Consideremos, entonces, que en la conducta del individuo pueden ocurrir simultáneamente las dos posibilidades: la tentación de incurrir en actos de abuso y violencia, que se evitan por el riesgo de ser públicamente expuestos; y asumir la conducta moral, que estimula el desarrollo del humanismo. Esto plantea el problema de la sostenibilidad de la misma conducta.

El tema de la conducta es amplio y complejo. Cada generación, a lo largo de las edades históricas, asume cánones éticos que en lo esencial pueden sostenerse en el tiempo, pero que se transforman de acuerdo a los cambios de costumbre y la evolución o características de la sociedad. Gilles Lipovetsky señala que el símbolo de nuestro tiempo es el Narcisismo, “convertido en uno de los temas centrales de la cultura americana”; pero no solo americana, también europea, como puede advertirse en la narrativa  de Michel Houellebecq, que reseña una sociedad vacía; una sociedad líquida, como advierte Bauman.

La política cuando se disocia de la ética se convierte en acción  represiva.

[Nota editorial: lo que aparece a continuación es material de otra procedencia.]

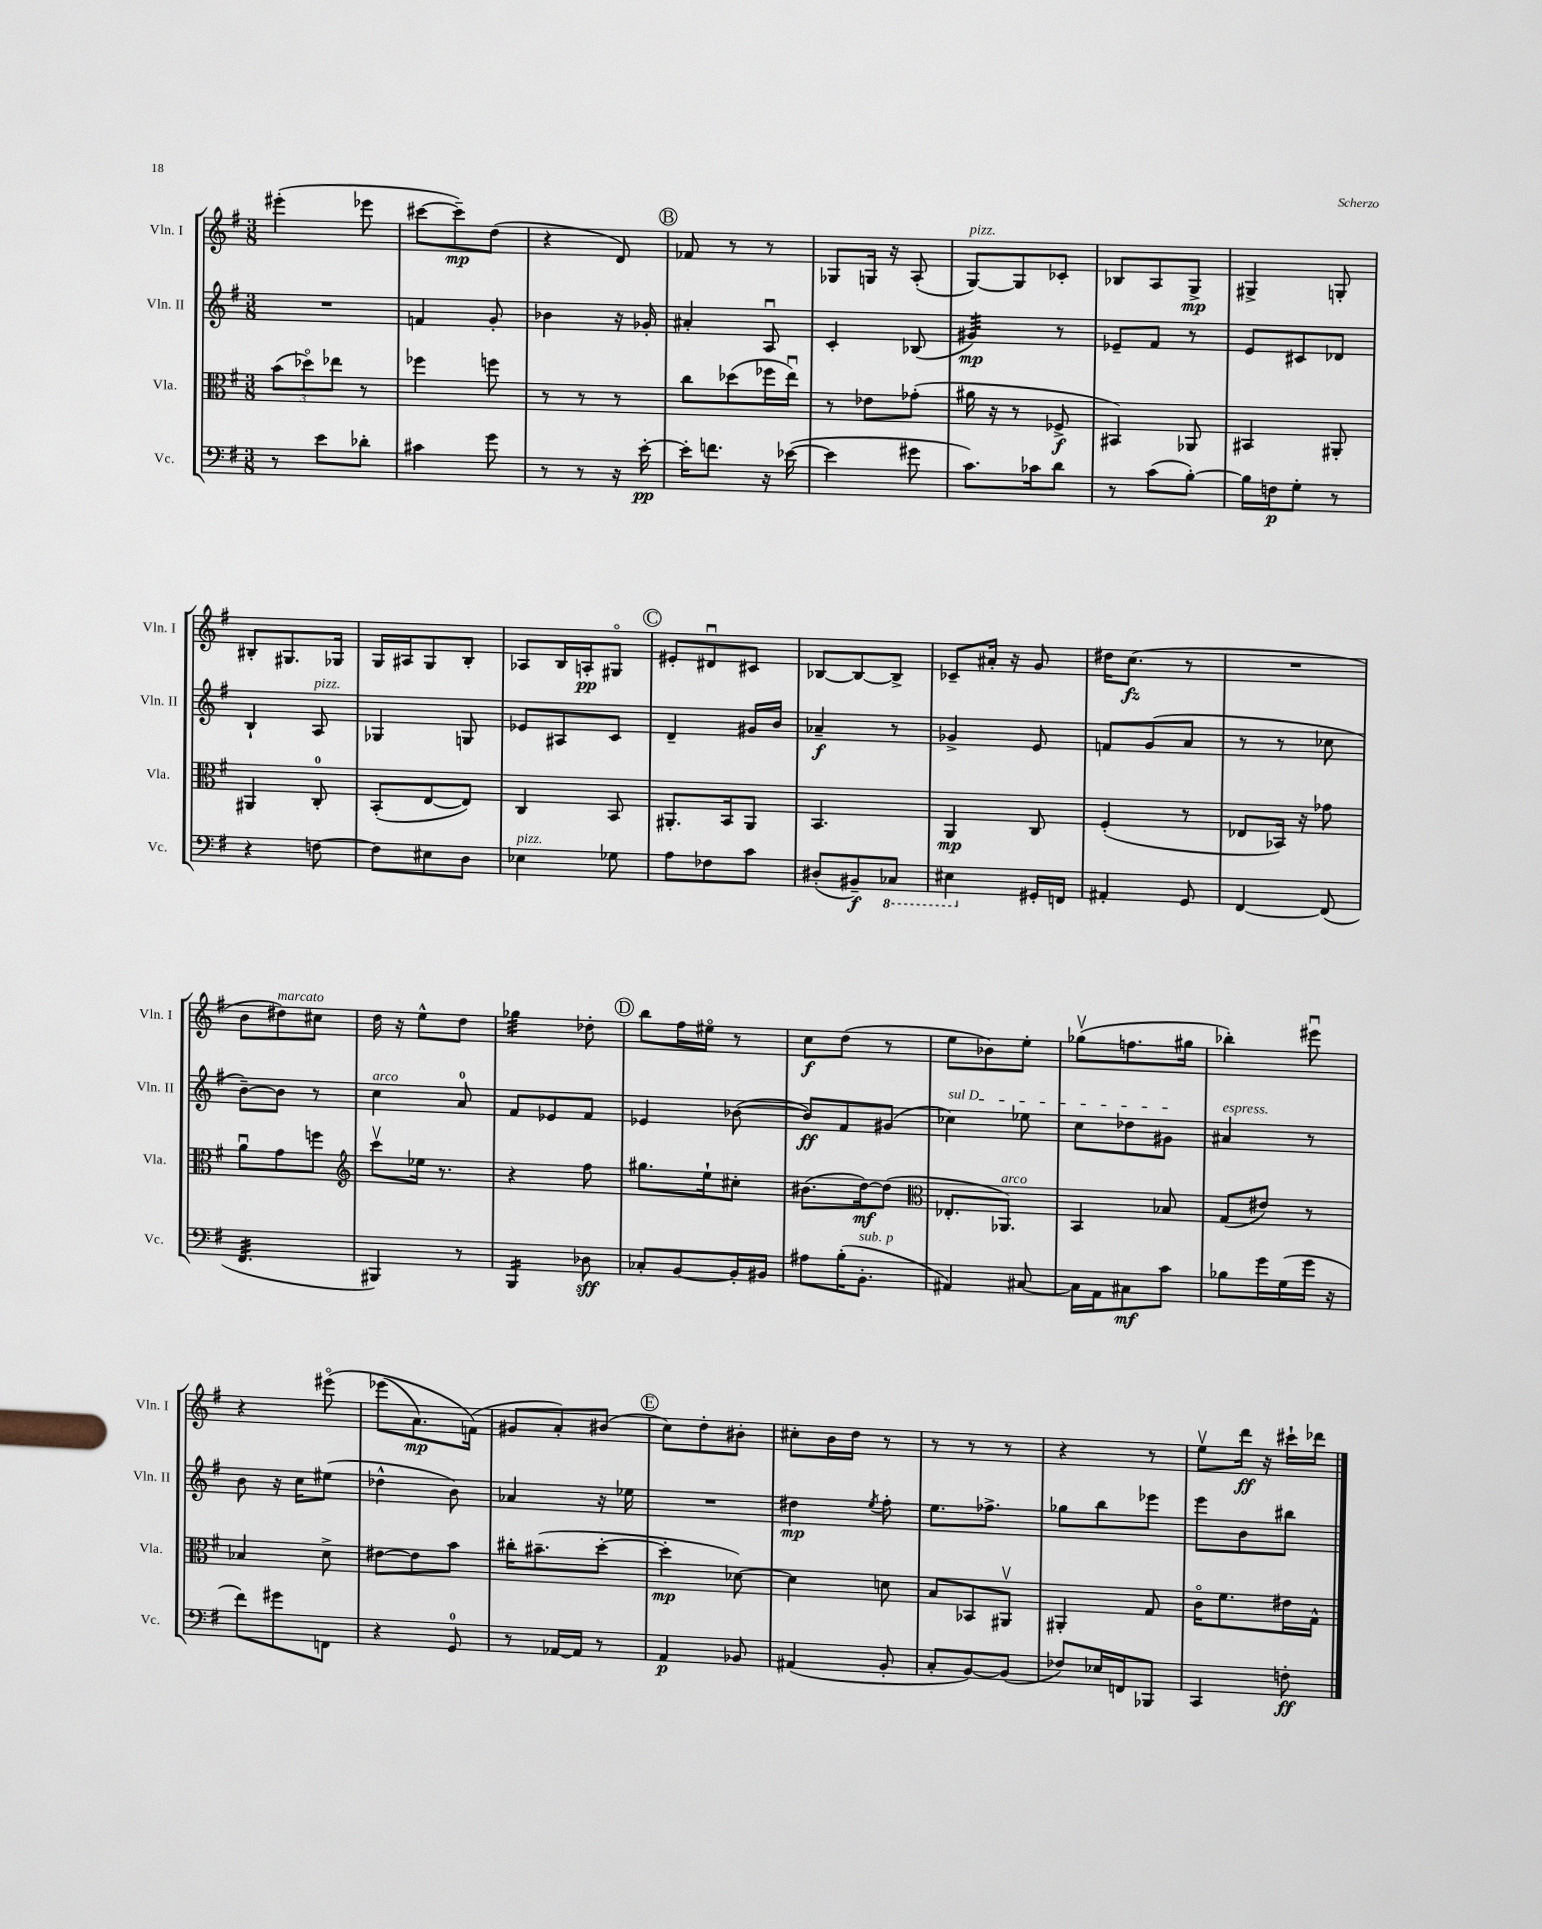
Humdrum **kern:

Aunque se desdeñe la política y esta sufra la mirada despectiva de los jóvenes, debe quedar claro que sin convicciones democráticas –sistema de creencias plurales– para mejorar las condiciones colectivas, no se puede esperar nada bueno de quienes aspiren a ser invisibles.

Aun con lo iluso que pueda parecer hagamos el esfuerzo de aplicar la Regla de Oro. Siempre será mejor la aspiración de ser mejores.